Bewertung:

Das Buch bietet eine kritische Untersuchung von öffentlichem und privatem Eigentum in Kanada, wobei historische Vergleiche und die Auswirkungen der Privatisierung auf die kanadischen Bürger hervorgehoben werden. Die Rezensenten schätzen den zugänglichen Schreibstil, den informativen Inhalt und den Einsatz von Humor und Ironie durch den Autor, um ernste Themen zu diskutieren. Es gibt jedoch auch negative Kommentare über fehlende Seiten und eine persönliche Abneigung gegen das Buch.
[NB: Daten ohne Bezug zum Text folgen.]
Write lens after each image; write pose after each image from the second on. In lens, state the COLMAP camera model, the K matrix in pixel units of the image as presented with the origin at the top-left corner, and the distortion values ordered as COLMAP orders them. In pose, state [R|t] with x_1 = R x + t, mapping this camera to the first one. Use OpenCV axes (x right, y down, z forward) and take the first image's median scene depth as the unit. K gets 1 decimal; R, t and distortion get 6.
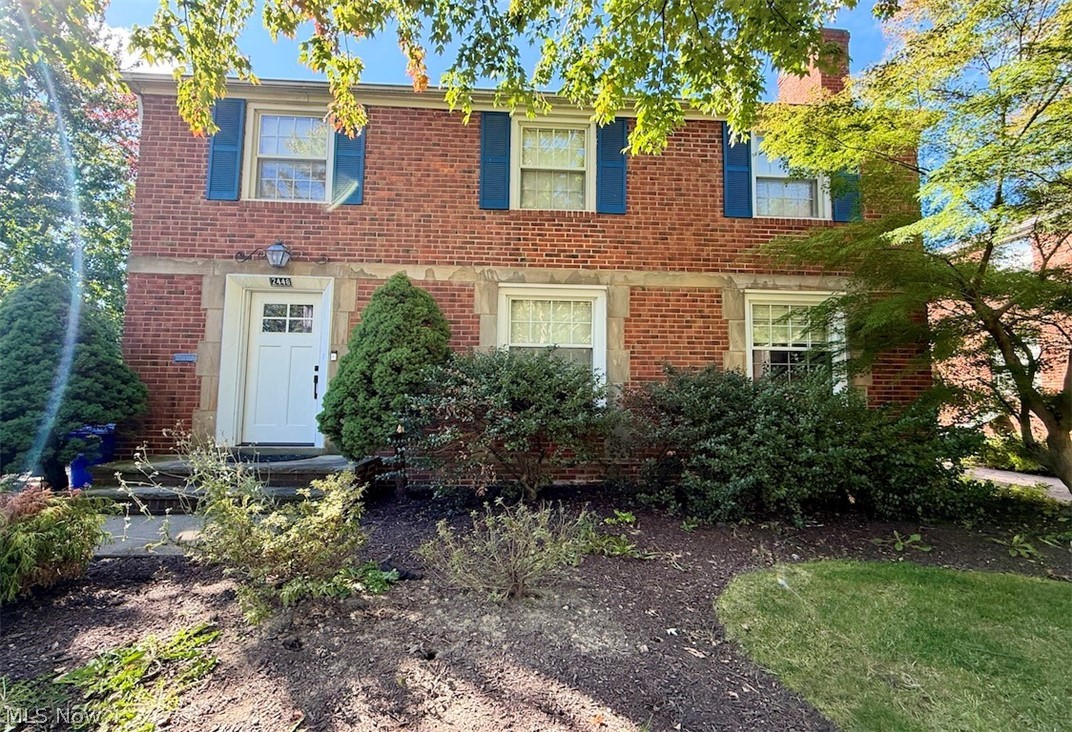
lens RADIAL K [[494.9, 0, 532.6], [0, 494.9, 355.3], [0, 0, 1]] dist [-0.002178, 0.000416]
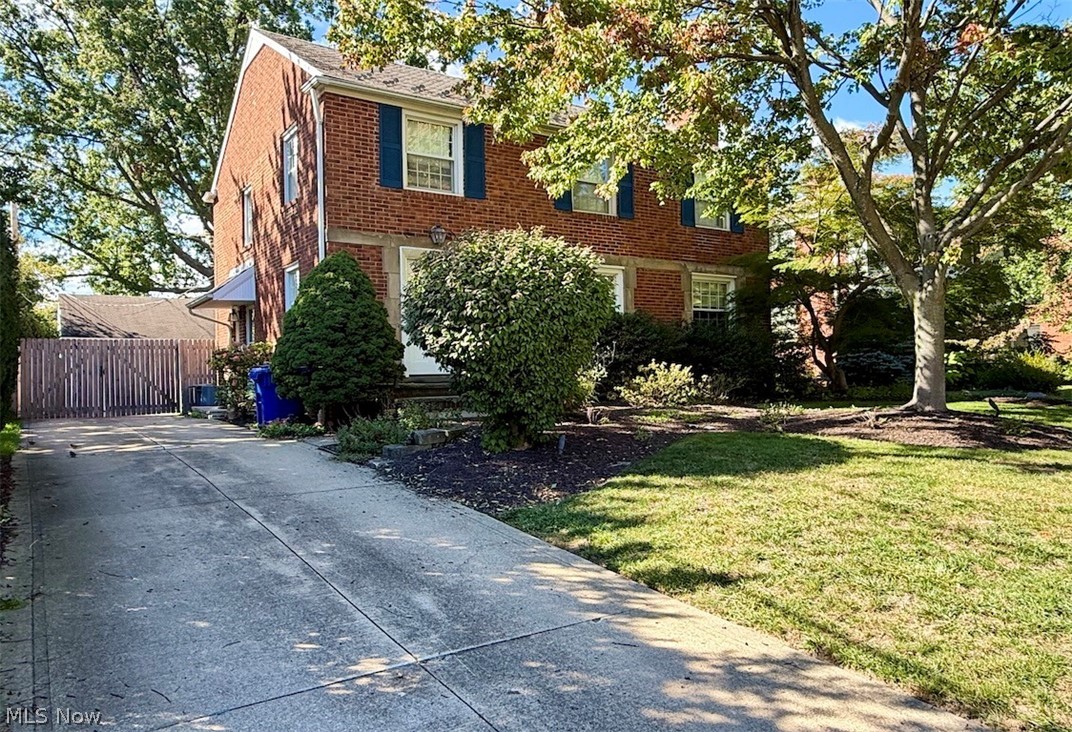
lens RADIAL K [[758.2, 0, 534.3], [0, 758.2, 369.4], [0, 0, 1]] dist [-0.010062, 0.007690]
pose [[0.866645, -0.022040, 0.498439, -1.279288], [-0.025167, 0.995821, 0.087791, -0.023447], [-0.498291, -0.088628, 0.862468, -0.919437]]
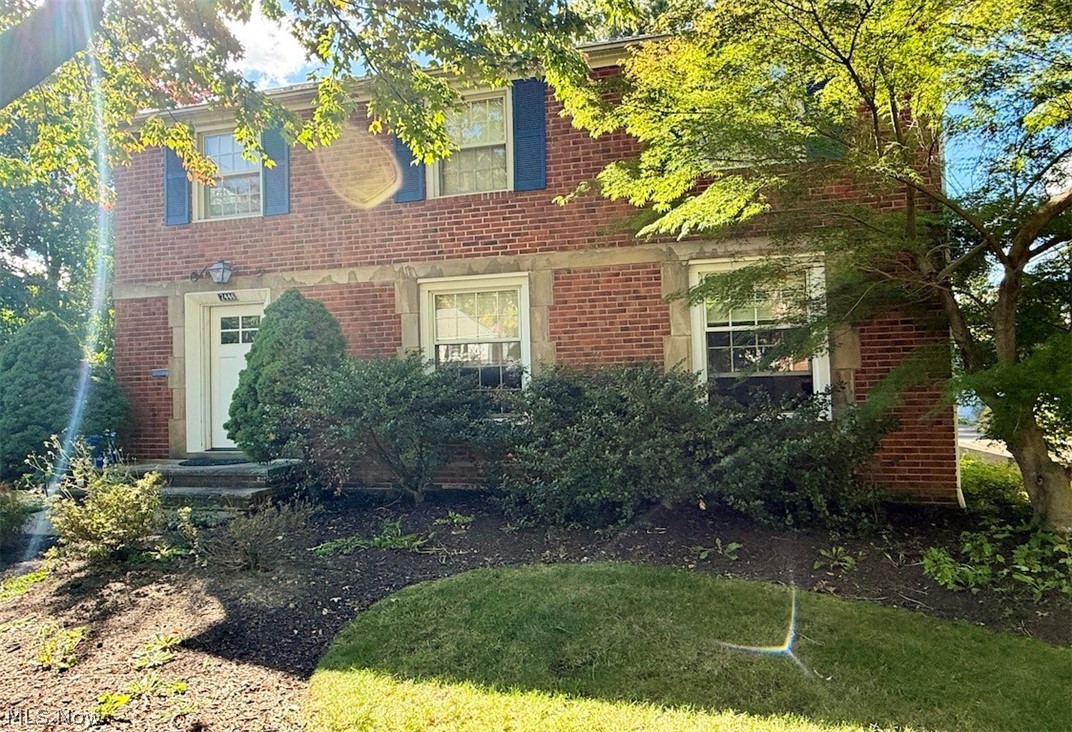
lens RADIAL K [[664.2, 0, 533.3], [0, 664.2, 360.3], [0, 0, 1]] dist [-0.006850, 0.003688]
pose [[0.953819, -0.048531, -0.296437, 0.514097], [0.064614, 0.996909, 0.044696, -0.033412], [0.293351, -0.061786, 0.954006, -0.163969]]
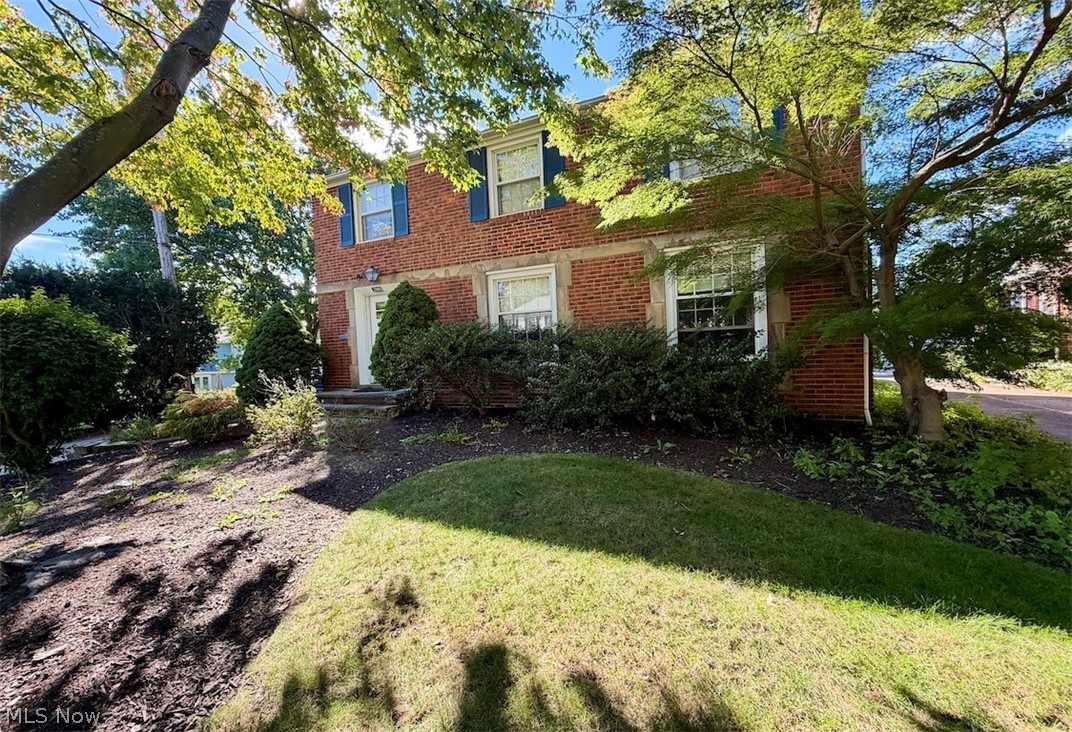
lens RADIAL K [[426.8, 0, 534.6], [0, 426.8, 366.7], [0, 0, 1]] dist [-0.002749, -0.000682]
pose [[0.883731, -0.030181, -0.467021, 0.638960], [0.093599, 0.989155, 0.113191, 0.000640], [0.458540, -0.143743, 0.876972, -0.081965]]
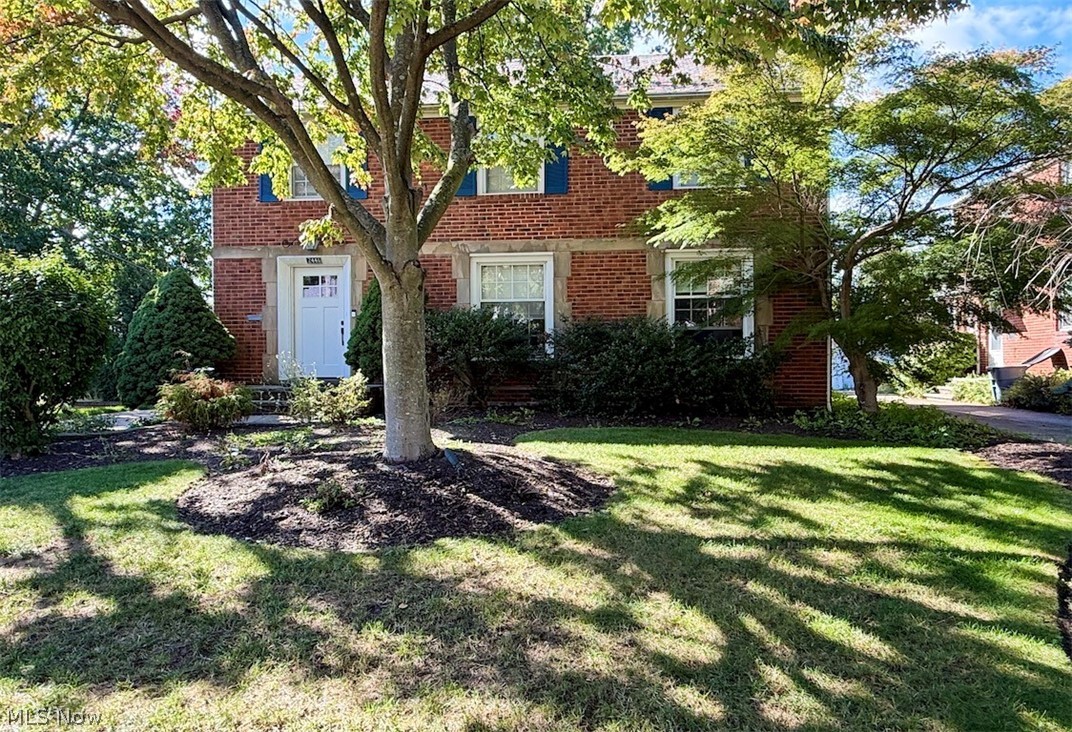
lens RADIAL K [[758.2, 0, 531.3], [0, 758.2, 369.5], [0, 0, 1]] dist [-0.010062, 0.007690]
pose [[0.984882, -0.015067, -0.172568, 0.430692], [0.033361, 0.994059, 0.103607, -0.044480], [0.169981, -0.107798, 0.979534, -0.962428]]
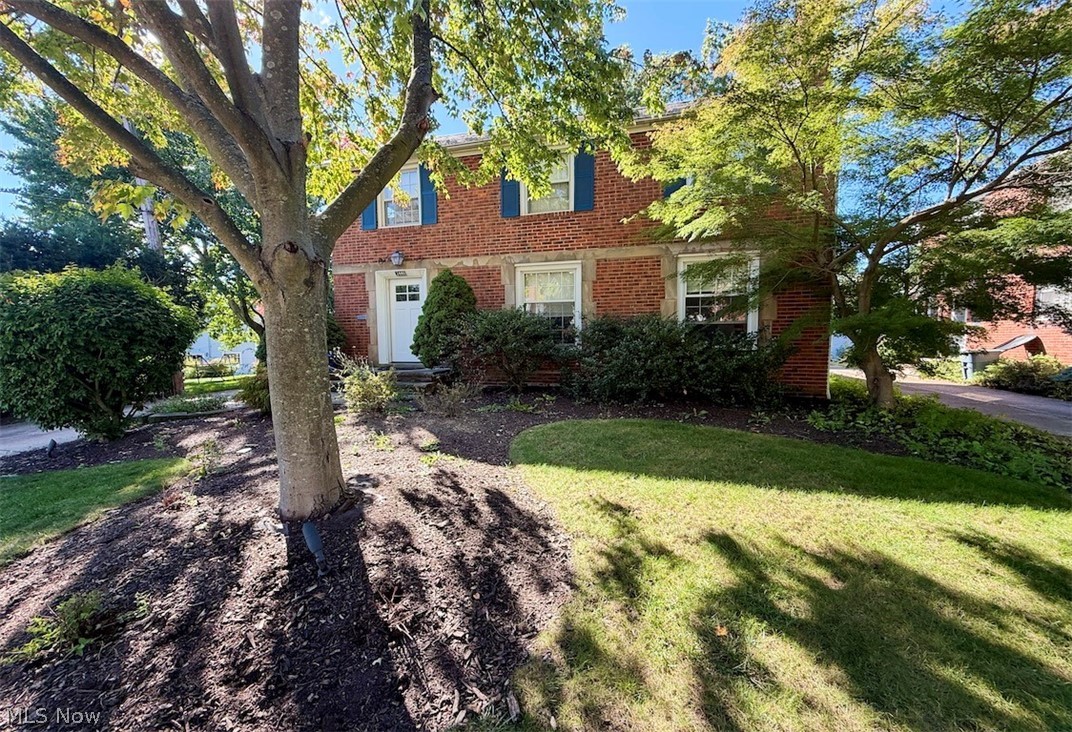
lens RADIAL K [[426.8, 0, 533.7], [0, 426.8, 370.0], [0, 0, 1]] dist [-0.002749, -0.000682]
pose [[0.943771, 0.004880, -0.330565, 0.454157], [0.051167, 0.985687, 0.160636, -0.025519], [0.326617, -0.168518, 0.930012, -0.340646]]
Vorteile:** Informativ und lehrreich über die kanadische Geschichte und das öffentliche Eigentum. ** Angenehmer Schreibstil, der für alle Leser, auch für Skeptiker, zugänglich ist. ** Historisch reichhaltig mit Vergleichen zwischen öffentlichem und privatem Eigentum. ** Fesselnder Einsatz von Humor und Ironie durch den Autor. ** Regt zum kritischen Denken über Demokratie und Unternehmenseinfluss an. ** Sehr empfehlenswert für jüngere Generationen und kanadische Wähler.
Nachteile:** Einige Rezensenten äußerten eine starke persönliche Abneigung gegen das Buch. ** Es gab Beschwerden über fehlende Seiten. ** Der Ton könnte für einige Leser aufgrund seiner kritischen Natur schmerzhaft sein.
(basierend auf 15 Leserbewertungen)
The Sport and Prey of Capitalists: How the Rich Are Stealing Canada's Public Wealth
Warum veräußern wir die beeindruckenden öffentlichen Unternehmen, für deren Gründung wir als Nation oft gekämpft haben?
In den frühen 1900er Jahren kämpften Tausende von Kanadiern gegen reiche Interessen, gewannen die Kontrolle über die Niagarafälle und gründeten ein öffentliches Elektrizitätswerk. Einer anderen Volksbewegung gelang es, das öffentliche kanadische Rundfunksystem ins Leben zu rufen, um der amerikanischen Vorherrschaft im Äther zu begegnen. Und ein kanadischer Arzt gründete ein öffentliches Labor, das unzählige Leben rettete, indem es erschwingliche Medikamente herstellte, zu medizinischen Durchbrüchen beitrug und half, die Pocken in der ganzen Welt auszurotten.
Doch in den letzten Jahrzehnten haben wir zugelassen, dass unsere inspirierenden öffentlichen Unternehmen privatisiert und unsere lebenswichtigen öffentlichen Programme gekürzt wurden, so dass wir zunehmend von den Kräften der privaten Gier beherrscht werden, die den Markt beherrschen.
In The Sport and Prey of Capitalists (Der Sport und die Beute der Kapitalisten) stellt Linda McQuaig das Dogma der Privatisierung in Frage, das unsere politische Ära bestimmt hat. Sie argumentiert, dass wir jetzt, wo wir uns mit dem Klimawandel und der Einkommensungleichheit auseinandersetzen, mehr denn je unsere öffentliche Sphäre erweitern und nicht verkleinern müssen.